Items from a data source =
================================
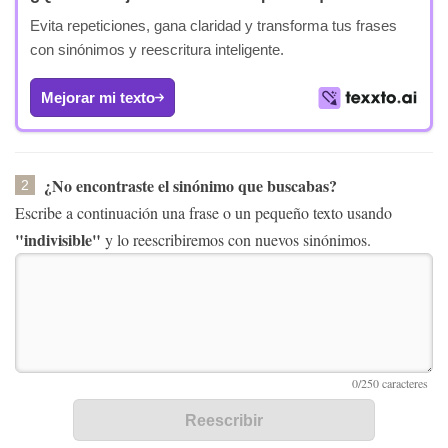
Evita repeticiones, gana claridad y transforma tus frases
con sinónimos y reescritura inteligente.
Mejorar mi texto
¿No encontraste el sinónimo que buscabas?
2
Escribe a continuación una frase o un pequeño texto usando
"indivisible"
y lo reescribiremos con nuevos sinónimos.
================================
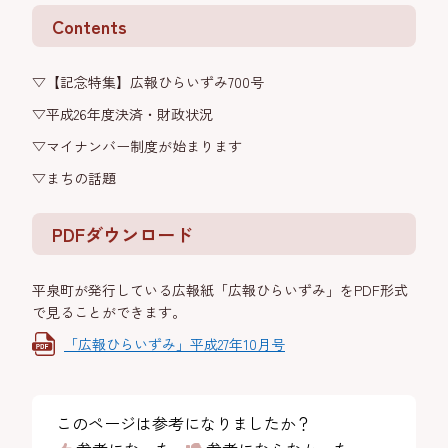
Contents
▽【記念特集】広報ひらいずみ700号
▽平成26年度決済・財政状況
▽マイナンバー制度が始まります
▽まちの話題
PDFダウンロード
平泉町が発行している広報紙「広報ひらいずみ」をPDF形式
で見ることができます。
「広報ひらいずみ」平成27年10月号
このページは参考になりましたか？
================================
What needs to be done = Using the records above, restate word for word the lines from the one with "Evita repeticiones, gana" through the one with "y lo reescribiremos con nuevos sinónimos.", both included.

Answer to this problem =
Evita repeticiones, gana claridad y transforma tus frases
con sinónimos y reescritura inteligente.
Mejorar mi texto
¿No encontraste el sinónimo que buscabas?
2
Escribe a continuación una frase o un pequeño texto usando
"indivisible"
y lo reescribiremos con nuevos sinónimos.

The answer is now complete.